[Texte choisi]
____
Question au Gouvernement n° 1395 :
politique fiscale

11e Législature

Question de : M. Philippe Briand
Indre-et-Loire (5e circonscription) - Rassemblement pour la République

Question posée en séance, et publiée le 2 juin 1999

M. le président. La parole est à M. Philippe Briand.
M. Philippe Briand. Ma question s'adresse à M. le Premier ministre, mais je voudrais avant tout conseiller à M. Kouchner l'usage de la médecine plutôt que celui de la comptabilité publique ! On peut lire, en effet, dans le Monde paru aujourd'hui que le déficit était de 40 milliards en 1995 et de 14 milliards en 1997, sous Juppé. Le résultat obtenu depuis deux ans n'est pas fabuleux ! (Applaudissements sur les bancs du groupe du Rassemblement pour la République, du groupe de l'Union pour la démocratie française - Alliance et du groupe Démocratie libérale et Indépendants. - Protestations sur les bancs du groupe socialiste.)
____
[Consigne A] Recopiez fidèlement le passage de la question sur la politique fiscale qui va de « Question de : M. » jusqu'à « à M. Philippe Briand. ».
[Consigne B] Dans la question sur la politique fiscale, relevez tous les groupes parlementaires cités dans la parenthèse finale qui signale applaudissements et protestations.

[Données enregistrées]
____
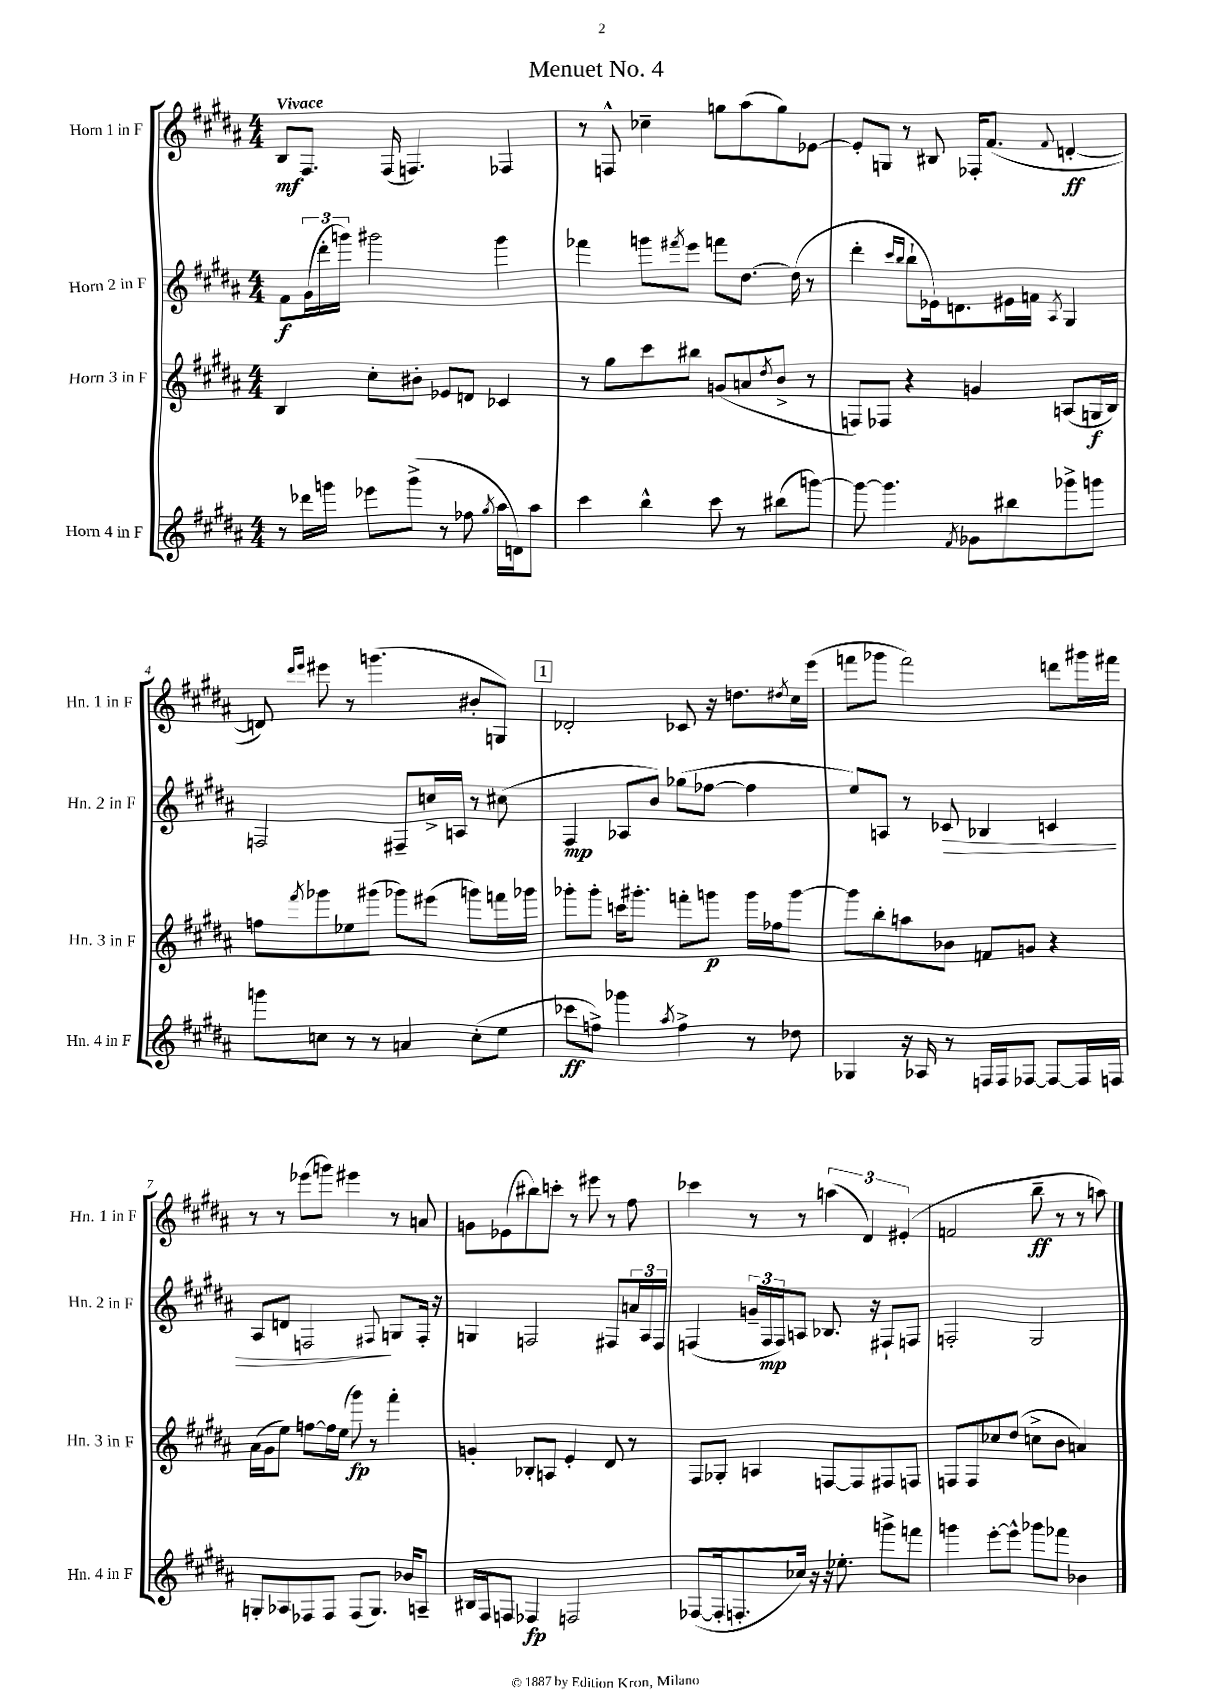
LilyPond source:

\header { title = "Menuet No. 4" }
<<
\new StaffGroup <<
\new Staff = "s0" \with { instrumentName = "Horn 1 in F" shortInstrumentName = "Hn. 1 in F" } {
    \clef treble \key b \major \numericTimeSignature \time 4/4 \tempo "Vivace"
    b8\mf fis8. fis16( f4.) fes4 |
    r8 f8-^ ces''4-- g''8 ais''8( g''8) ees'8~ |
    ees'8-. g8 r8 bis8 fes16-. fis'8.( \appoggiatura { fis'8 } d'4~-.\ff |
    d'8) \grace { dis'''16 e'''16 } eis'''8 r8 g'''4.( bis'8-. g8) |
    \mark \markup { \box "1" } des'2-. ces'8 r16 d''8. \acciaccatura { dis''8 } cis''16 e'''16( |
    f'''8 ges'''8 f'''2) d'''8 gis'''16 fis'''16 |
    r8 r8 ees'''8( g'''8) eis'''4 r8 a'8 |
    g'8 ees'8( bis''8) c'''8-. r8 eis'''8 r8 fis''8 |
    ces'''4 r8 r8 \tuplet 3/2 { a''4( dis'4) eis'4-.( } |
    f'2 b''8--\ff r8 r8 a''8) \bar "|." |
}
\new Staff = "s1" \with { instrumentName = "Horn 2 in F" shortInstrumentName = "Hn. 2 in F" } {
    \clef treble \key b \major \numericTimeSignature \time 4/4
    fis'8\f \tuplet 3/2 { gis'16( dis'''16-. g'''16) } gis'''2 gis'''4 |
    fes'''4 g'''8 \acciaccatura { fis'''8 } e'''8 f'''8 dis''8.~ dis''16( r8 |
    dis'''4-. \grace { cis'''16 b''16 } b''8-! ees'16) d'8. eis'16 f'16 \acciaccatura { ais8 } gis4 |
    f2 fis8-- c''16-> a16 r8 cis''8( |
    \mark \markup { \box "1" } fis4\mp aes8 b'8) ges''8( fes''8~ fes''4 |
    e''8) a8 r8 ces'8\> bes4 c'4 |
    ais8 d'8 f2\! \appoggiatura { fis8 } g8 fis16-. r16 |
    g4 f2 fis8 \tuplet 3/2 { a'16 ais16 fis16 } |
    f4( \tuplet 3/2 { g'16-- f16\mp f16) } a8 bes8. r16 fis8-! f8 |
    f2-. gis2 \bar "|." |
}
\new Staff = "s2" \with { instrumentName = "Horn 3 in F" shortInstrumentName = "Hn. 3 in F" } {
    \clef treble \key b \major \numericTimeSignature \time 4/4
    b4 cis''8-. bis'8-. ees'8 d'8 ces'4 |
    r8 gis''8 cis'''8 bis''8 g'8( a'8 \acciaccatura { dis''8 } b'8-> r8 |
    f8) fes8 r4 g'4 a8( g16\f b16) |
    f''8 \acciaccatura { fis'''8 } ges'''8 ees''8 gis'''8( ges'''8) eis'''8( g'''8) f'''16 ges'''16 |
    \mark \markup { \box "1" } ges'''8-. ges'''8-. c'''16 gis'''8.-. f'''8-. g'''8\p g'''16 fes''16 g'''8~ |
    g'''8 b''8-. a''8 bes'8 f'8 g'8 r4 |
    ais'16( gis'16 e''8) f''8~ f''16 e''16( gis'''8\fp) r8 fis'''4-. |
    g'4-. bes8-. a8 e'4-. dis'8 r8 |
    fis8 ges8-. a4 f8~ f8 fis8 f8 |
    f8 f8 ces''8 dis''8( c''8-> b'8 a'4) \bar "|." |
}
\new Staff = "s3" \with { instrumentName = "Horn 4 in F" shortInstrumentName = "Hn. 4 in F" } {
    \clef treble \key b \major \numericTimeSignature \time 4/4
    r8 des'''16 g'''16 ees'''8 g'''8->( r8 fes''8 \acciaccatura { gis''8 } ais''16 d'16) ais''8 |
    cis'''4 b''4-^ cis'''8 r8 bis''8( g'''8~) |
    g'''8~ g'''4. \acciaccatura { fis'8 } ges'8 bis''8 ges'''8-> g'''8 |
    g'''8 c''8 r8 r8 a'4 c''8-.( e''8 |
    \mark \markup { \box "1" } ces'''8\ff f''8->) ges'''4 \acciaccatura { ais''8 } f''4-> r8 des''8 |
    ges4 r16 aes16 r8 f16 f16 fes8~ fes8~ fes16 f16 |
    g8-. aes8 fes8 fes8 fes8( g8.) bes'16 a8-- |
    bis16 fis16 f8 fes4\fp f2 |
    fes8~( fes16-. f8.-. ces''16) r16 r16 ees''8.-. g'''8-> f'''8 |
    g'''4 e'''8~-. e'''8-^ ges'''8 fes'''8 bes'4 \bar "|." |
}
>>
>>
____
[Réponse complète A]
Question de : M. Philippe Briand
Indre-et-Loire (5e circonscription) - Rassemblement pour la République

Question posée en séance, et publiée le 2 juin 1999

M. le président. La parole est à M. Philippe Briand.

[Réponse complète B]
- groupe du Rassemblement pour la République
- groupe de l'Union pour la démocratie française - Alliance
- groupe Démocratie libérale et Indépendants
- groupe socialiste